## Source material

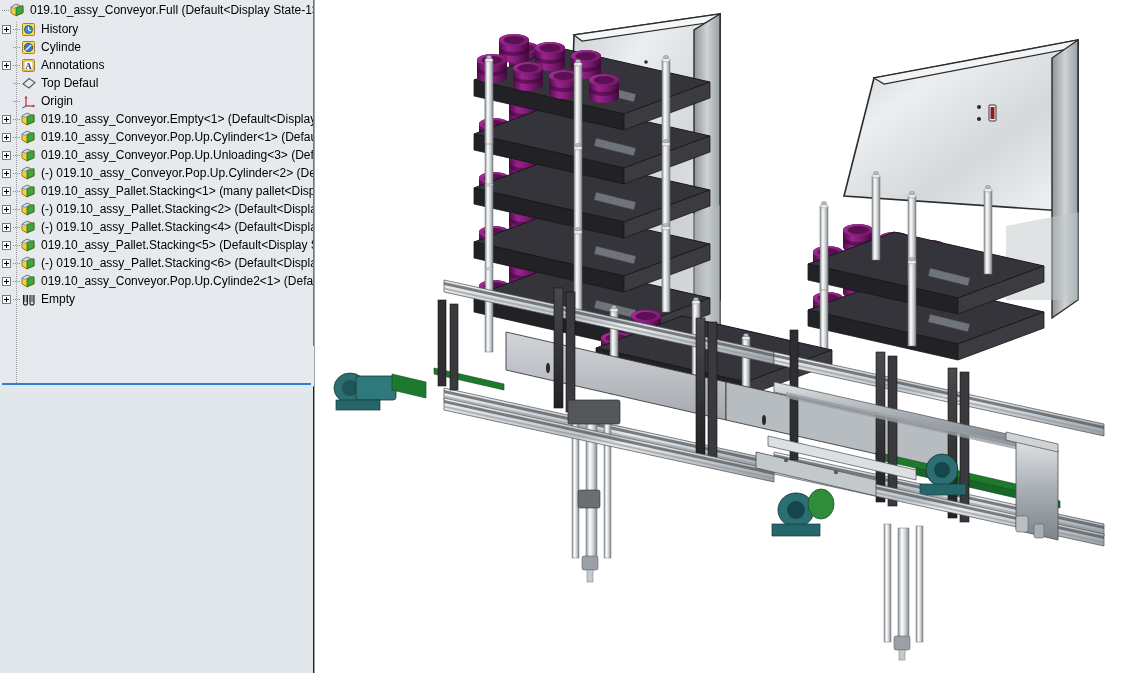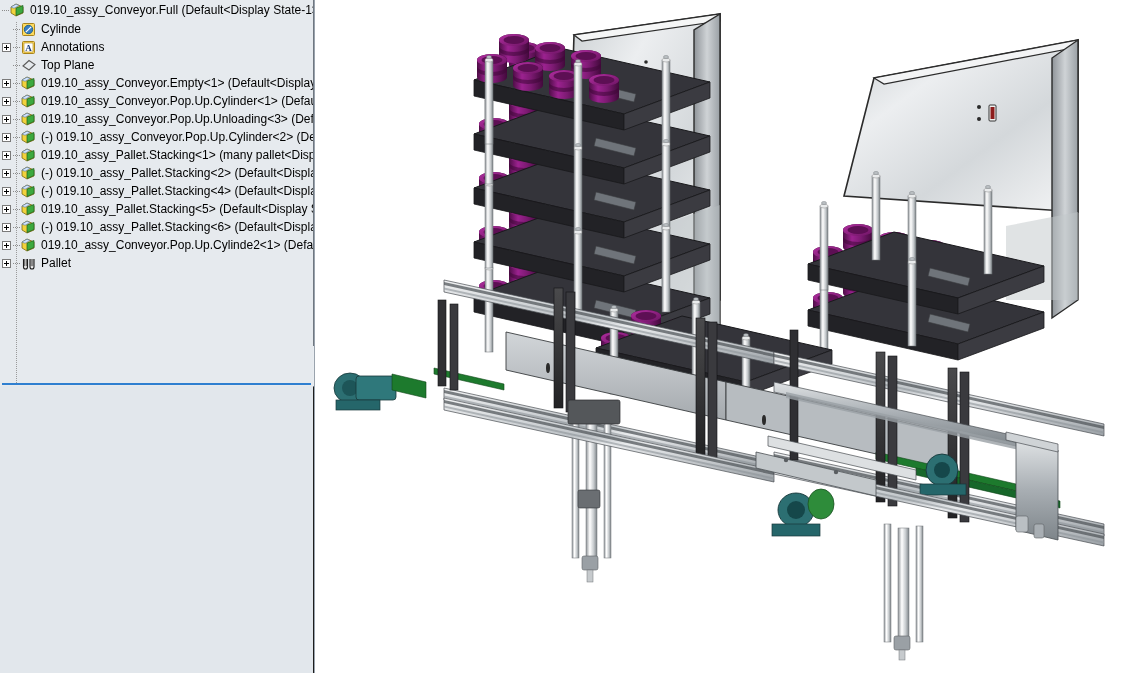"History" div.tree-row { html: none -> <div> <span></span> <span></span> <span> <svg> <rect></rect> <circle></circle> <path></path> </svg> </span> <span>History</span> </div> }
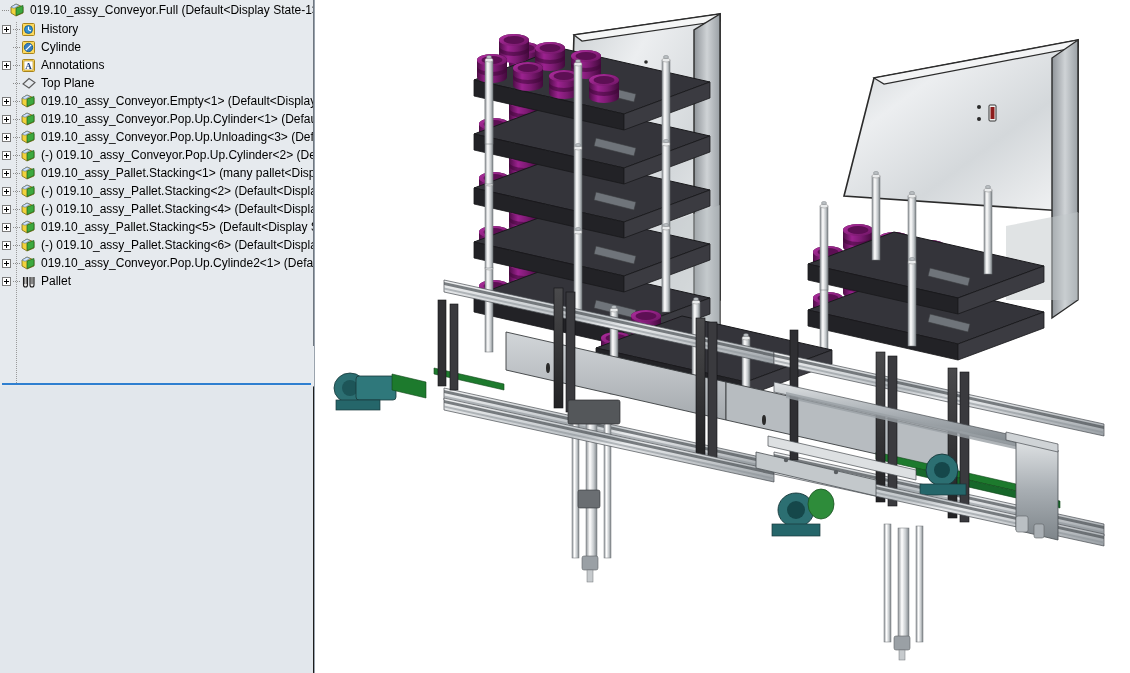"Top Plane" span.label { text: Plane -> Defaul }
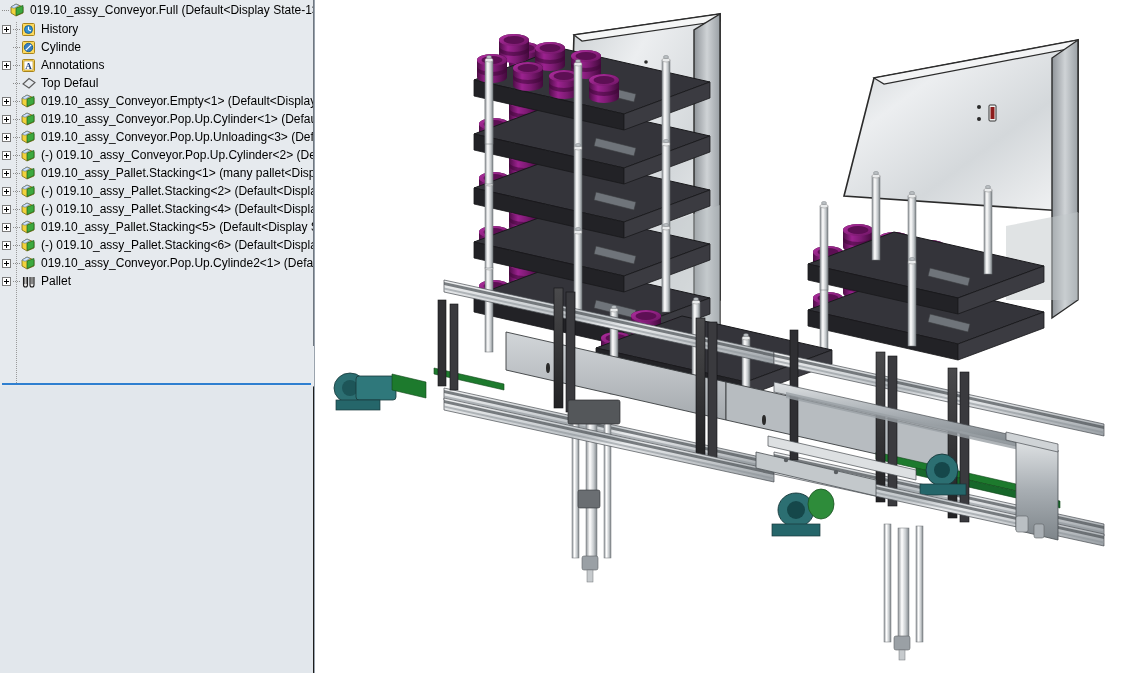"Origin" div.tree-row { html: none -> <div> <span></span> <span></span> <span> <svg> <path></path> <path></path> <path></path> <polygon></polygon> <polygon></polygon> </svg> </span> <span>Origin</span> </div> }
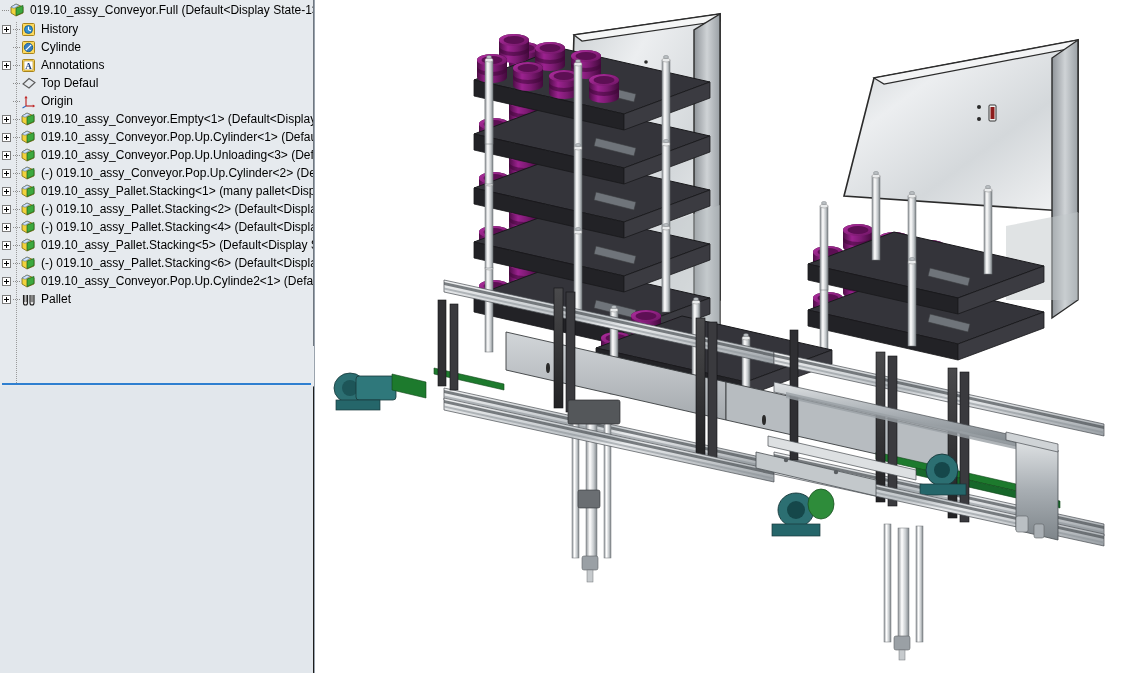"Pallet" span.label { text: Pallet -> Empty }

* * *

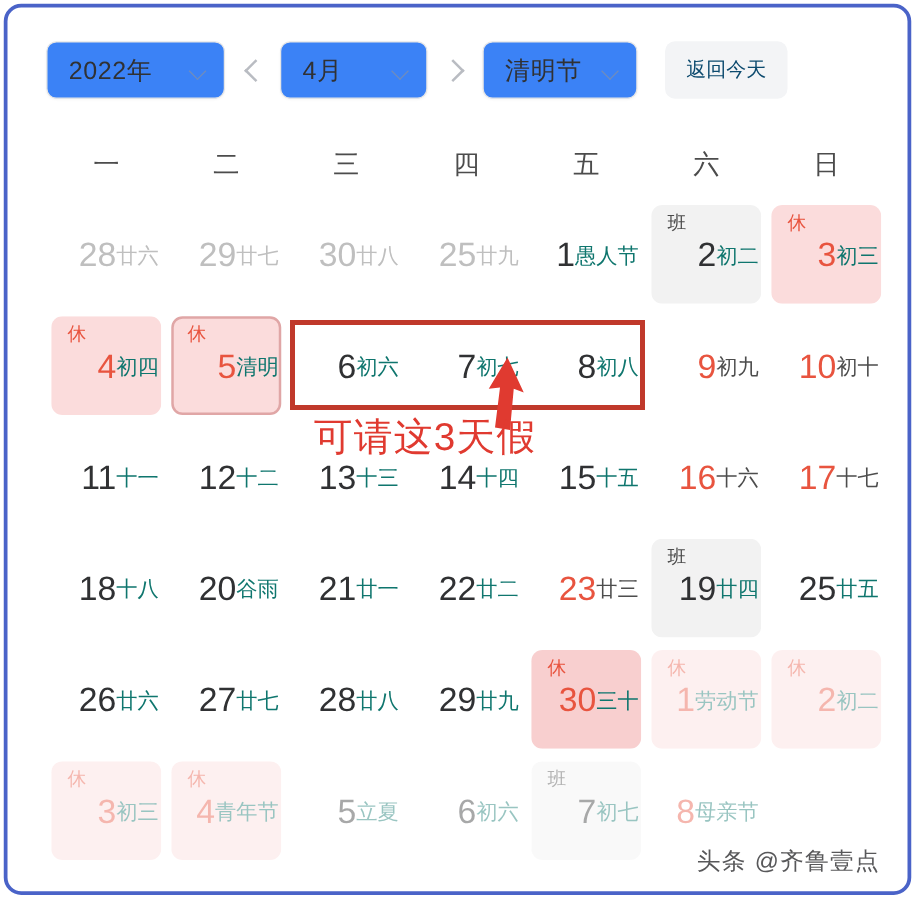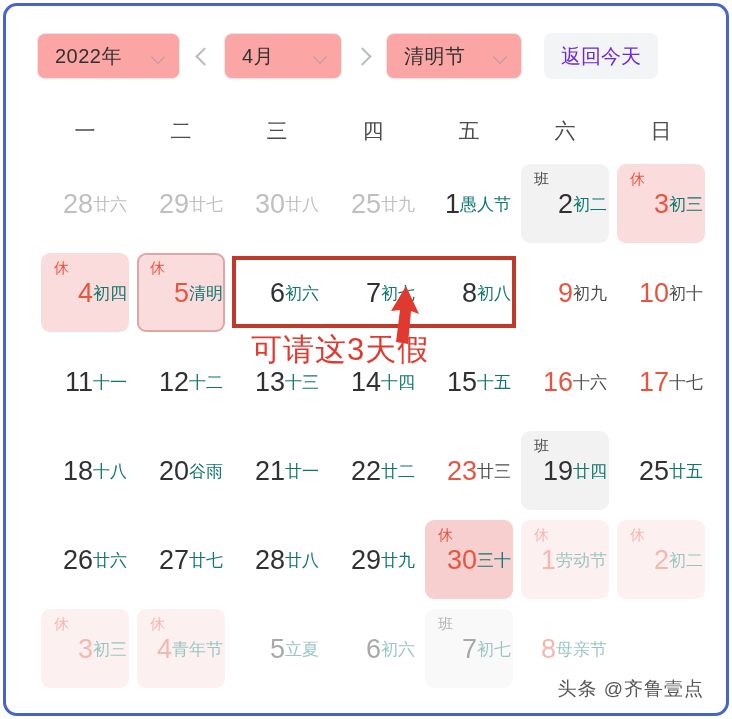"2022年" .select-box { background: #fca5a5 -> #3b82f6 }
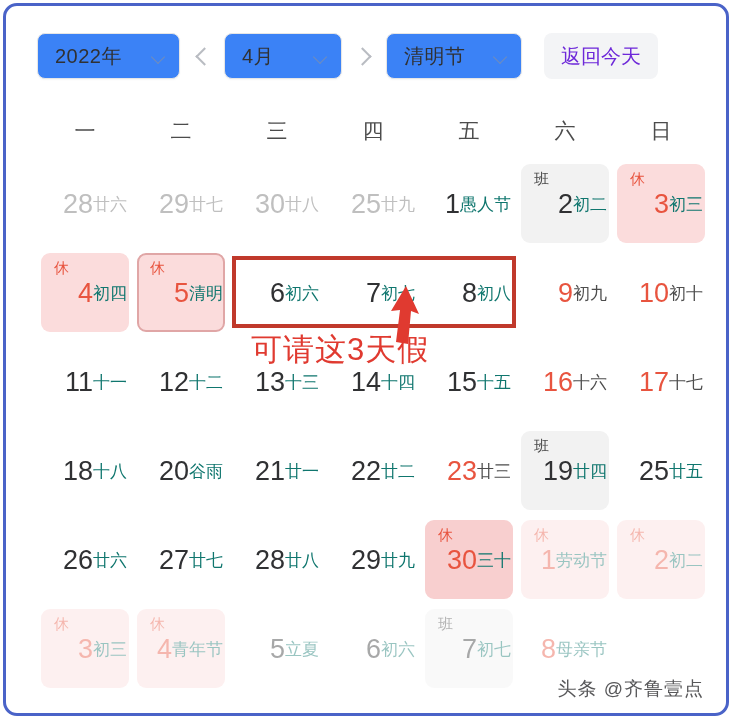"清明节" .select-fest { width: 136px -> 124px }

---

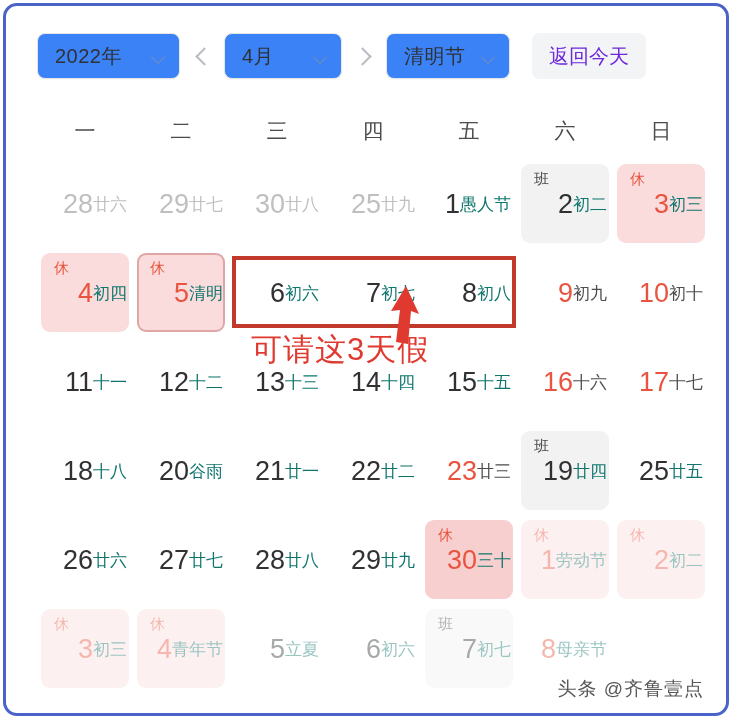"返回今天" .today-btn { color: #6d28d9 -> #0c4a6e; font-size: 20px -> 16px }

## Request
Give back exactly the lines of the listing above from the one that contains "<span> <svg> <rect></rect>" up to and including the one that contains "text: Pallet ->", but not the pictures, and no other lines.

## Completed exercise
"History" div.tree-row { html: none -> <div> <span></span> <span></span> <span> <svg> <rect></rect> <circle></circle> <path></path> </svg> </span> <span>History</span> </div> }
"Top Plane" span.label { text: Plane -> Defaul }
"Origin" div.tree-row { html: none -> <div> <span></span> <span></span> <span> <svg> <path></path> <path></path> <path></path> <polygon></polygon> <polygon></polygon> </svg> </span> <span>Origin</span> </div> }
"Pallet" span.label { text: Pallet -> Empty }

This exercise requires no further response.